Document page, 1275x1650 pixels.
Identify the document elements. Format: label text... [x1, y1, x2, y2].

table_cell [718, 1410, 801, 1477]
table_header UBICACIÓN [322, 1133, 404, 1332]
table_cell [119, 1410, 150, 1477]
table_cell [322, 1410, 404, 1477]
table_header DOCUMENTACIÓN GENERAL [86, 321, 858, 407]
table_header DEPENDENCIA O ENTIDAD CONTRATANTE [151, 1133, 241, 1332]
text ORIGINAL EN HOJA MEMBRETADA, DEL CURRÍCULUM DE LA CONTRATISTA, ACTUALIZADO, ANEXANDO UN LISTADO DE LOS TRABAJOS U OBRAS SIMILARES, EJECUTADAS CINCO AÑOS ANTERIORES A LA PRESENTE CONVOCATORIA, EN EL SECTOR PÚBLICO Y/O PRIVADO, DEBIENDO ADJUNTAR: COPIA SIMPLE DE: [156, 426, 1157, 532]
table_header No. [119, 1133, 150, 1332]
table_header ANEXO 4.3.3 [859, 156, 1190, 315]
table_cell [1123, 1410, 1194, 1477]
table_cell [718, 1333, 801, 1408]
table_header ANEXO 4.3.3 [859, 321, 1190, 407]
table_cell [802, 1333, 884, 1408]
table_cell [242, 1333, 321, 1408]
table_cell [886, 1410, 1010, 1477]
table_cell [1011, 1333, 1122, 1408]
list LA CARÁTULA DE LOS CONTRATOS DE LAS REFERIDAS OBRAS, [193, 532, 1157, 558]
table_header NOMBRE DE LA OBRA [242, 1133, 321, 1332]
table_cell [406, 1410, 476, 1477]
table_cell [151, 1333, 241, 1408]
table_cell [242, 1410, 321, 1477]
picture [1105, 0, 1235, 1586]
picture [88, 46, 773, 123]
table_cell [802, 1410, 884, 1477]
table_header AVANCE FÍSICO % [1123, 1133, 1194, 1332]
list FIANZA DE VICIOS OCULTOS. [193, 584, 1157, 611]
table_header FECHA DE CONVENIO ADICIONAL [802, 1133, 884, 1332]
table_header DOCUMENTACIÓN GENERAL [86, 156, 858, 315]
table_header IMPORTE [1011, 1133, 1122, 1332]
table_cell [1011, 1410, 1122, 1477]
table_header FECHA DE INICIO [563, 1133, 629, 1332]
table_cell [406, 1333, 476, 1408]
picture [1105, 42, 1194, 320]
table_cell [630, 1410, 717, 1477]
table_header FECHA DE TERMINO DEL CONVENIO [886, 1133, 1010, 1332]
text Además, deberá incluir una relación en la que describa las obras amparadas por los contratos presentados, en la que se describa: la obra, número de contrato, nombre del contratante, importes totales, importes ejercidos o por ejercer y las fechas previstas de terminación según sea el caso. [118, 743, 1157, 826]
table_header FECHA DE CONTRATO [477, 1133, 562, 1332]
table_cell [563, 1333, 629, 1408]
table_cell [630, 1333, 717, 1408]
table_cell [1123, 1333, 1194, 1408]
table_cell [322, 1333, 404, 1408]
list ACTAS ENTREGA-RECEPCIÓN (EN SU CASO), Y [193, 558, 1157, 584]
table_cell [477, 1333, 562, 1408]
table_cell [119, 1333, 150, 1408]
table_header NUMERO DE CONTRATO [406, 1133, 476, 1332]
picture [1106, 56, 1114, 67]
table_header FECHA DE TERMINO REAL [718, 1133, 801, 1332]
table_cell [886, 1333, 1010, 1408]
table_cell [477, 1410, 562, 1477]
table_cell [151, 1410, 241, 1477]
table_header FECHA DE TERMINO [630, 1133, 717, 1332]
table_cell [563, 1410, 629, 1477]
++++++++++
> _EXERCISE BRIEF_
Write out the records again so that each line matches the original exactly.

> _PROBLEM SOLUTION_
Document page, 1275x1650 pixels.
Identify the document elements. Format: label text... [x1, y1, x2, y2].

table_cell [718, 1410, 801, 1477]
table_header UBICACIÓN [322, 1133, 404, 1332]
table_cell [119, 1410, 150, 1477]
table_cell [322, 1410, 404, 1477]
table_header DOCUMENTACIÓN GENERAL [86, 321, 858, 407]
table_header DEPENDENCIA O ENTIDAD CONTRATANTE [151, 1133, 241, 1332]
text ORIGINAL EN HOJA MEMBRETADA, DEL CURRÍCULUM DE LA CONTRATISTA, ACTUALIZADO, ANEXANDO UN LISTADO DE LOS TRABAJOS U OBRAS SIMILARES, EJECUTADAS CINCO AÑOS ANTERIORES A LA PRESENTE CONVOCATORIA, EN EL SECTOR PÚBLICO Y/O PRIVADO, DEBIENDO ADJUNTAR: COPIA SIMPLE DE: [156, 426, 1157, 532]
table_header No. [119, 1133, 150, 1332]
table_header ANEXO 4.3.3 [859, 156, 1190, 315]
table_cell [1123, 1410, 1194, 1477]
table_cell [718, 1333, 801, 1408]
table_header ANEXO 4.3.3 [859, 321, 1190, 407]
table_cell [802, 1333, 884, 1408]
table_cell [242, 1333, 321, 1408]
table_cell [886, 1410, 1010, 1477]
table_cell [1011, 1333, 1122, 1408]
list LA CARÁTULA DE LOS CONTRATOS DE LAS REFERIDAS OBRAS, [193, 532, 1157, 558]
table_header NOMBRE DE LA OBRA [242, 1133, 321, 1332]
table_cell [406, 1410, 476, 1477]
table_cell [151, 1333, 241, 1408]
table_cell [242, 1410, 321, 1477]
picture [1105, 0, 1235, 1586]
picture [88, 46, 773, 123]
table_cell [802, 1410, 884, 1477]
table_header AVANCE FÍSICO % [1123, 1133, 1194, 1332]
list FIANZA DE VICIOS OCULTOS. [193, 584, 1157, 611]
table_header FECHA DE CONVENIO ADICIONAL [802, 1133, 884, 1332]
table_header DOCUMENTACIÓN GENERAL [86, 156, 858, 315]
table_header IMPORTE [1011, 1133, 1122, 1332]
table_cell [1011, 1410, 1122, 1477]
table_header FECHA DE INICIO [563, 1133, 629, 1332]
table_cell [406, 1333, 476, 1408]
picture [1105, 42, 1194, 320]
table_cell [630, 1410, 717, 1477]
table_header FECHA DE TERMINO DEL CONVENIO [886, 1133, 1010, 1332]
text Además, deberá incluir una relación en la que describa las obras amparadas por los contratos presentados, en la que se describa: la obra, número de contrato, nombre del contratante, importes totales, importes ejercidos o por ejercer y las fechas previstas de terminación según sea el caso. [118, 743, 1157, 826]
table_header FECHA DE CONTRATO [477, 1133, 562, 1332]
table_cell [563, 1333, 629, 1408]
table_cell [630, 1333, 717, 1408]
table_cell [1123, 1333, 1194, 1408]
table_cell [322, 1333, 404, 1408]
list ACTAS ENTREGA-RECEPCIÓN (EN SU CASO), Y [193, 558, 1157, 584]
table_cell [477, 1333, 562, 1408]
table_cell [119, 1333, 150, 1408]
table_header NUMERO DE CONTRATO [406, 1133, 476, 1332]
picture [1106, 56, 1114, 67]
table_header FECHA DE TERMINO REAL [718, 1133, 801, 1332]
table_cell [886, 1333, 1010, 1408]
table_cell [477, 1410, 562, 1477]
table_cell [151, 1410, 241, 1477]
table_header FECHA DE TERMINO [630, 1133, 717, 1332]
table_cell [563, 1410, 629, 1477]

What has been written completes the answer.